А в нем все еще было — полет, паренье над бездной...
— ... обойти!— разобрал он, наконец, слова Чуркина, тот их выкрикивал, как будто между ними было большое расстояние и Феликс мог его не услышать.— Обойти! Там трещина кончается!..— Он прискакивал от возбуждения, брюки у него сползли ниже пупа, он их не поправлял, не заправлял короткой, выбившейся из-за пояса рубашки.— Дважды судьбу не испытывают!..
Именно поэтому...— подумал Феликс.
Оттеснив Чуркина, вперед выступила монументальная, громоздкая фигура гипнотизера. Гронский единственный из всех был спокоен — или хотел казаться спокойным.
Глаза его сверлили Феликса из-под тяжелых, повелительно сомкнутых на переносье бровей.
— Прекратите это мальчишество! — произнес он, отчетливо и громко выговаривая каждый слог.— Вы слышите? Вам ведь не восемнадцать! И даже не двадцать пять!
Сергей жестикулировал, ввинчивая себе в висок указательный палец.
Именно поэтому...— твердил про себя Феликс.
Однако твердил, повторял уже скорее автоматически. Трезвость вернулась к нему. И с нею — тошнота. При взгляде на трещину, через которую он только что перепрыгнул, его снова прошило ознобом.
На той стороне он увидел Айгуль, ее лицо — смуглое от природы, оно было не белым, а серым, как мука вперемешку с отрубями. Она стояла над краем обрыва, губа — уголок нижней губы — был закушен, пальцы сплетены на груди, взгляд виноватый, молящий...
«Мой милый, смелее...» — вспомнилось ему. И лунная ночь, лодка, которая никуда не плывет...
Перед ним, где-то внизу, на миг снова заструилась река света, в ее мерцании был странный, настойчивый зов...
Второй раз — это всегда труднее. Это почти никогда не получается,— подумал он,— если во второй раз...

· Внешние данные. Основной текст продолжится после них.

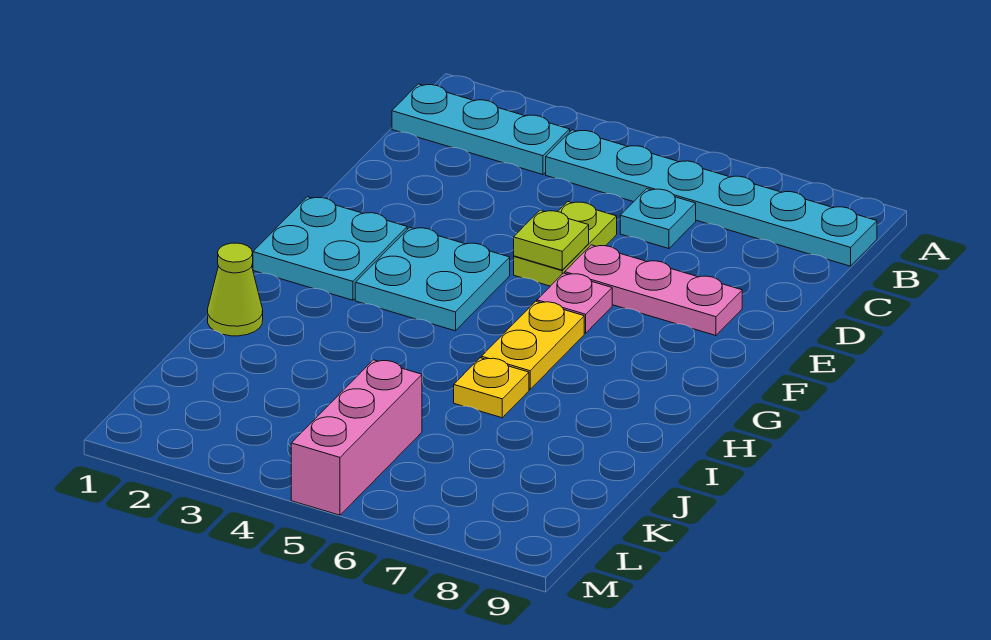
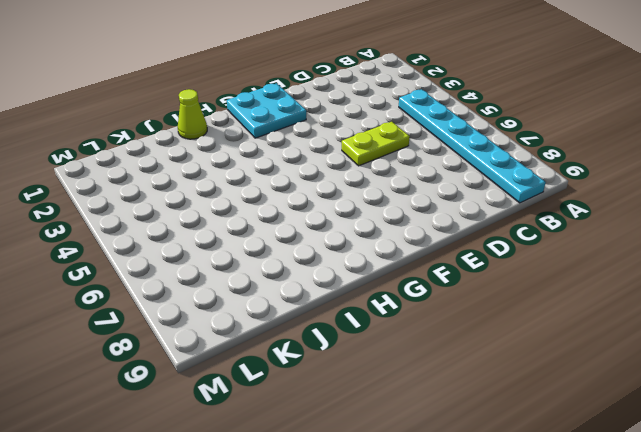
none -> cyan plate B1:B3 level 1
none -> cyan plate C6 level 1
none -> pink plate E6:E8 level 1

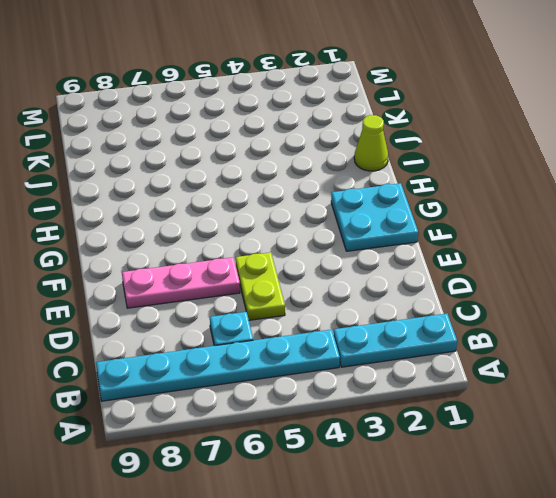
none -> cyan plate F3:G4 level 1
none -> pink plate F6 level 1
none -> yellow plate G6:H6 level 1

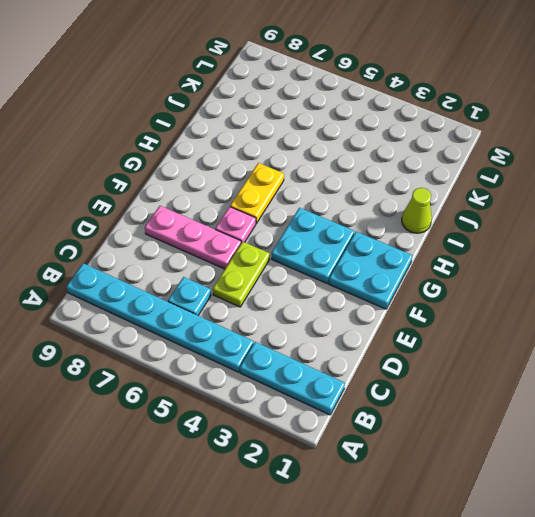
none -> yellow plate I6 level 1
none -> pink brick K5:M5 level 1
none -> lime plate E5 level 2

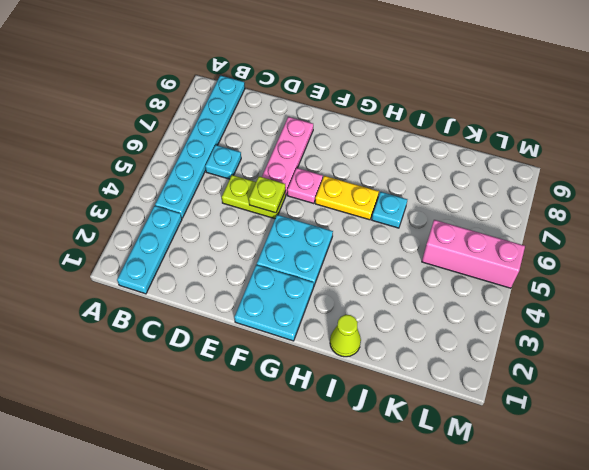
cyan plate I6 level 1 -> yellow plate I6 level 1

Он почти с досадой ощутил под подошвами каменистую, прикрытую тонким налетом песка землю. Прежде, чем Айгуль отвернулась, он заметил капельку крови, которая выступила на ее закушенной губе.
7
Когда Самсонов, Курмангожин (здесь, на буровой, его называли не Муратом, а Маратом) и Чуркин ушли в вагончик, Феликс задержался возле свежего керна. «Не тот керн, который Анна...» — вспомнилось ему. Деревянный, грубо и прочно сколоченный ящик был разбит продольными перегородками на четыре отделения, каждое из них заполнял отрезок толстой каменной колбасы. Местами колбаса была раздроблена в куски, растерта в мелкую осыпь. Он вынул один из кусочков, светлый, со слабым синеватым отливом, и на ладони поднес к носу. От керна тянуло тяжелым сумраком, сыростью, могилой. Так пахла глубина в 2250 метров, обозначенная на этикетке, подклеенной к торцу ящика. Второй камешек был кофейного цвета, он подался, рассыпался под пальцами. Феликс медленно вобрал в себя воздух. От щепотки почти черной, горелой земли шел живой, маслянистый запах нефти...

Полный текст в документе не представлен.